Clustering Countries Using Unsupervised Learning for Strategic Aid Allocation by HELP International

In [1]:
!kaggle datasets download -d rohan0301/unsupervised-learning-on-country-data

Dataset URL: https://www.kaggle.com/datasets/rohan0301/unsupervised-learning-on-country-data
License(s): MIT
Downloading unsupervised-learning-on-country-data.zip to /content
  0% 0.00/5.21k [00:00<?, ?B/s]
100% 5.21k/5.21k [00:00<00:00, 9.04MB/s]


In [2]:
!unzip \*.zip && rm *.zip

Archive:  unsupervised-learning-on-country-data.zip
  inflating: Country-data.csv        
  inflating: data-dictionary.csv     


#Data Transformation and Feature Engineering

Yeo-Johnson Transformation:

The PowerTransformer with the **Yeo-Johnson method** is applied to stabilize variance and make the data distribution more Gaussian-like, which can improve the effectiveness of clustering algorithms.

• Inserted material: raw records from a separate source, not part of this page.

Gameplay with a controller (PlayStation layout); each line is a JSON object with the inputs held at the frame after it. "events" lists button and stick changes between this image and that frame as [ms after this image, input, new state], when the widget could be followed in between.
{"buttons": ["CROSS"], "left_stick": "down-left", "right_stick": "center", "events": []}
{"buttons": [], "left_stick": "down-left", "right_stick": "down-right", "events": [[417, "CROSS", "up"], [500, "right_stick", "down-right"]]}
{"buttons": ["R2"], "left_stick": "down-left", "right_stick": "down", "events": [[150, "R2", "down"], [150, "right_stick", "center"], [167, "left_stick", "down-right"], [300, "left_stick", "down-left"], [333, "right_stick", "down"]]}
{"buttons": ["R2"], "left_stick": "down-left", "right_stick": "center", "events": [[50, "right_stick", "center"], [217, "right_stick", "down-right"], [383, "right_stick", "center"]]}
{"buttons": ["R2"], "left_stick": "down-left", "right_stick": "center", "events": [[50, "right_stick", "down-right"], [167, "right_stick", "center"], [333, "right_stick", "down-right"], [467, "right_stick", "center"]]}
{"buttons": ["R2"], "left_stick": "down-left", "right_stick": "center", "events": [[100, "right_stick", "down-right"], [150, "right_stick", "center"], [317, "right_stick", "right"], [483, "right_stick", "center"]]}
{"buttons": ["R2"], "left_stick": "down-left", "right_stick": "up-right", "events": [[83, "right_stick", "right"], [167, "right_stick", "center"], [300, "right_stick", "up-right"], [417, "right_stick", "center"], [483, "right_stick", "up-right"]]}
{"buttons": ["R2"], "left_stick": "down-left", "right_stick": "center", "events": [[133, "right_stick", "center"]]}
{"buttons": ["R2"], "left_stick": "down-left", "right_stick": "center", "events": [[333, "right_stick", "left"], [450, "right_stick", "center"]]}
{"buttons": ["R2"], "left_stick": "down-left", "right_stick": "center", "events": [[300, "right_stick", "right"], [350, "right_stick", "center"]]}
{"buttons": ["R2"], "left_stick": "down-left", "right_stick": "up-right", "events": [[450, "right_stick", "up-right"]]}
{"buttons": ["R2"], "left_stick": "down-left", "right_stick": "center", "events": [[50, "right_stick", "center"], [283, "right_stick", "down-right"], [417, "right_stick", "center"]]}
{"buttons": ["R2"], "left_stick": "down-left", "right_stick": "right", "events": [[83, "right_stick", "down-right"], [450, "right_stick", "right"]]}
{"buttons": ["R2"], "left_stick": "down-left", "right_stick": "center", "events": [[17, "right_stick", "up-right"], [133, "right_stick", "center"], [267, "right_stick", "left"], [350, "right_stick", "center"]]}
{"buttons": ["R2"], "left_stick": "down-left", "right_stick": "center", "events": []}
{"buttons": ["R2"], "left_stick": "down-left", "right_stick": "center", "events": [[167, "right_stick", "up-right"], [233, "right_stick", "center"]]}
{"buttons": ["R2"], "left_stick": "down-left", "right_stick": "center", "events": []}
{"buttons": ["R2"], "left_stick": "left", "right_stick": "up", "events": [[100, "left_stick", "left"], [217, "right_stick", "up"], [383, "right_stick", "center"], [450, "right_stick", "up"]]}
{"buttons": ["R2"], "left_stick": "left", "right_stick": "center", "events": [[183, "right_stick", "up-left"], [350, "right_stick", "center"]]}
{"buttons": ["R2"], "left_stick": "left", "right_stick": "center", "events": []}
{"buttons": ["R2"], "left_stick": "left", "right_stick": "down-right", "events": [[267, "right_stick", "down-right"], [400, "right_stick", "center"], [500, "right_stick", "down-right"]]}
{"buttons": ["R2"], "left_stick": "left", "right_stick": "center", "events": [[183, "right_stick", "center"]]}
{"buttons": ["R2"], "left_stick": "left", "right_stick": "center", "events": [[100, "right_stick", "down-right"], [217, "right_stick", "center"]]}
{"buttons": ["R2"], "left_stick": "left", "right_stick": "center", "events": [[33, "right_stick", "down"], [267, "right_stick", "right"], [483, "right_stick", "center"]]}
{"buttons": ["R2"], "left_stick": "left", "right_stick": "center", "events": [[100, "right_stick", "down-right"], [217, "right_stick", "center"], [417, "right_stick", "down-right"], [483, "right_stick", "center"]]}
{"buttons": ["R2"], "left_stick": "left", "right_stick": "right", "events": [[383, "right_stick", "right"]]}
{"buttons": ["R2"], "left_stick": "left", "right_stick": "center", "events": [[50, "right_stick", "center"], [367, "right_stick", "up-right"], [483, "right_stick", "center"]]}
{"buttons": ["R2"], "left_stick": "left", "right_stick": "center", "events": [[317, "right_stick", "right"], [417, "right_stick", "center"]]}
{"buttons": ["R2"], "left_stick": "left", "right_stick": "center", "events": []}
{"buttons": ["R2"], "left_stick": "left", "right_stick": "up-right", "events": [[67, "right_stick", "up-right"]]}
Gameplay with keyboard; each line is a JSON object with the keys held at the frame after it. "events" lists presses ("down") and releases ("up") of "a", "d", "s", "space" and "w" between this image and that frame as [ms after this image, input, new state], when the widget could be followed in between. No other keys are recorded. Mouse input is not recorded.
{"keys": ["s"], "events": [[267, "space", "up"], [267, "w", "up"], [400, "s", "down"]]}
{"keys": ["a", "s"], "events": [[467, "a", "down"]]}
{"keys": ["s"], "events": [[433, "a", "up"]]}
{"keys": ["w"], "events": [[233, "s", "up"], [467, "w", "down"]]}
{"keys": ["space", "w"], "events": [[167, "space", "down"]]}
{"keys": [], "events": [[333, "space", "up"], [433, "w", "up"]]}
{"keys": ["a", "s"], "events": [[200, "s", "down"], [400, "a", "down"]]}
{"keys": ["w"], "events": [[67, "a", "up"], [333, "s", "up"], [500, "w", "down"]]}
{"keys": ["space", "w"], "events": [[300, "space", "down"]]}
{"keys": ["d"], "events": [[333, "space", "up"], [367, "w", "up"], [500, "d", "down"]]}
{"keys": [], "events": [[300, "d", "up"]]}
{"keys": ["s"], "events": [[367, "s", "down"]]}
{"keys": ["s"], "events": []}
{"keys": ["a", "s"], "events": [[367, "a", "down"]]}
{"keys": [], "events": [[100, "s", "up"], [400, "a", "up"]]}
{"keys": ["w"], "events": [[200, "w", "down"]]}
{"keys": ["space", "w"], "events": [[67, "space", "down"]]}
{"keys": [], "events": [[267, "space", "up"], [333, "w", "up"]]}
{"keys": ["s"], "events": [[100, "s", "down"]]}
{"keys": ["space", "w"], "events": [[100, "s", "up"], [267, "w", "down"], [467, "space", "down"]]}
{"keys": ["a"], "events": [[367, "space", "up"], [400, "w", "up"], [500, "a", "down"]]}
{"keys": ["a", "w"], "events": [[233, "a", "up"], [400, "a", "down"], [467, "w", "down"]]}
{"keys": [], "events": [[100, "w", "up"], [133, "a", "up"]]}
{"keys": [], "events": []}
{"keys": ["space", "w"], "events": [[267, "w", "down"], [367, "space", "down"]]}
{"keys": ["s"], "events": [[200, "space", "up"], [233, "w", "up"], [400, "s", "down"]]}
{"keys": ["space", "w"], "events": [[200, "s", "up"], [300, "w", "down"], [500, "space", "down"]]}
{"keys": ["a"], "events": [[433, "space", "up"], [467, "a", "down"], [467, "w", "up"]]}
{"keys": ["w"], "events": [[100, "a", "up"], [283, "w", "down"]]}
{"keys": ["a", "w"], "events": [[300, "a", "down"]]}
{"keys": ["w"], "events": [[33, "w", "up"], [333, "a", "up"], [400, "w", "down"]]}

Dimensionality Reduction with **PCA**,full form of PCA is principle component Analysis, is used to feature our data into 95%..its can reduce the dimension

Clustering with **DBSCAN**

DBSCAN (Density-Based Spatial Clustering of Applications with Noise) is selected for its ability to identify clusters of arbitrary shapes and its robustness to noise.

In [3]:
#import the neccessary libraries
import pandas as pd
import numpy as np
from sklearn.preprocessing import RobustScaler, PowerTransformer
from sklearn.cluster import DBSCAN
from sklearn.metrics import silhouette_score
from sklearn.decomposition import PCA

In [4]:
# Load the country data from the specified CSV file
df = pd.read_csv("/content/Country-data.csv")

In [5]:
# Define the list of socio-economic and health-related features to be used for clustering
features = [
    "child_mort",          # Child mortality rate
    "exports",             # Total exports
    "gdpp",                # Gross Domestic Product per capita
    "health",              # Health expenditure
    "imports",             # Total imports
    "income",              # Average income
    "inflation",           # Inflation rate
    "life_expec",          # Life expectancy
    "total_fer",           # Total fertility rate
]
# Extract the feature matrix 'X' by selecting the defined features from the DataFrame
X = df[features].copy()


#Apply Yeo-Johnson Transformation

In [6]:
# Initialize the PowerTransformer with the Yeo-Johnson method to stabilize variance and make the data more Gaussian-like
pt = PowerTransformer(method="yeo-johnson")

In [7]:
# Fit the transformer to the data and apply the transformation, creating a new DataFrame with transformed features
X_transformed = pd.DataFrame(pt.fit_transform(X), columns=X.columns)

In [8]:
# Generate interaction terms to capture the combined effect of pairs of features, potentially enhancing clustering performance
X_transformed["gdpp_health"] = X_transformed["gdpp"] * X_transformed["health"]
X_transformed["exports_imports"] = X_transformed["exports"] * X_transformed["imports"]
X_transformed["life_expec_child_mort"] = (
    X_transformed["life_expec"] * X_transformed["child_mort"]
)
X_transformed["income_gdpp"] = X_transformed["income"] * X_transformed["gdpp"]
X_transformed["health_life_expec"] = (
    X_transformed["health"] * X_transformed["life_expec"]
)


#Scale the Features

In [9]:
# Initialize the RobustScaler to scale features, making them robust to outliers by removing the median and scaling the data according to the quantile range
scaler = RobustScaler()

In [10]:
# Fit the scaler to the transformed data and apply the scaling
X_scaled = scaler.fit_transform(X_transformed)

In [11]:
# Initialize PCA to reduce the dimensionality of the data while retaining 95% of the variance
pca = PCA(n_components=0.95)

In [12]:
# Fit PCA on the scaled data and transform it, resulting in a lower-dimensional representation
X_pca = pca.fit_transform(X_scaled)

In [13]:
# Initialize variables to keep track of the best silhouette score and corresponding DBSCAN parameters
best_score = -np.inf
best_eps = 0
best_min_samples = 0

In [14]:
# Define the range of epsilon values to explore for DBSCAN (from 0.1 to 2.0 with step size 0.1)
eps_range = np.arange(0.1, 2.1, 0.1)

In [15]:
# Define the range of min_samples values to explore for DBSCAN (from 2 to 10)
min_samples_range = range(2, 11)

In [16]:
# Iterate over each combination of epsilon and min_samples
for eps in eps_range:
    for min_samples in min_samples_range:
        # Initialize DBSCAN with the current epsilon and min_samples
        dbscan = DBSCAN(eps=eps, min_samples=min_samples)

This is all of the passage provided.